Now for the caveats: County data is far from ideal. First, California counties vary wildly in size, from San Francisco at 47 square miles, to San Bernardino at 20,062 square miles, the largest county in the United States. In addition, population density varies within counties. The populated one square mile of my little town of Albany has about 20,000 people, with a density greater than that of San Francisco. Yet the county in which we are located, Alameda, has an average population of 2,262 people per square mile. Any serious analysis of the spread of COVID-19 will someday require more disaggregated geographical data, perhaps at the city, census tract, or zipcode level.
The COVID-19 pandemic is far from over. Various counties have taken different approaches along different times to sheltering in place, and that will matter, too. The snapshot in time that I’ve been describing may look very different a month from now. As the virus moves inland from more densely populated coastal regions to the more remote inland counties like Tulare, we may see a dramatic late surge in cases and deaths. While it might seem better to track cases and not deaths, testing remains much too unavailable and inconsistent. Death is a lagging indicator of the progress of the pandemic, but it is a certain one. You are either dead or you’re not, and by now we know how to tell a COVID-19 death from those caused by other medical problems.

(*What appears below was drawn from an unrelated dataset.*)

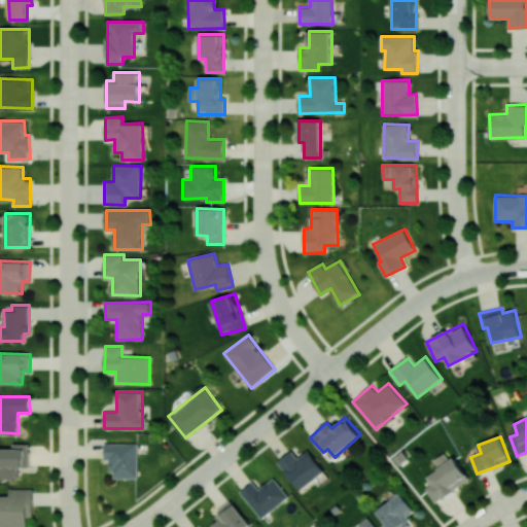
[(0,448),(0,479),(20,479),(20,466),(29,466),(29,443),(12,444),(12,449),(0,448)]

Finally, the distinction between density and crowding is mushy. A commuter may live in a quiet suburb, but commute to San Francisco on a crowded BART train. And for some urbanists, crowding is the point–crowded bars, crowded concerts and crowded sporting events are not considered negatives. But at the aggregated county level, the COVID-19 death rate appears to correlate more closely with population density than household size.
I’m happy to send the spreadsheet that I used to create these charts to anyone who would like a copy. I’ll update this information every week or so.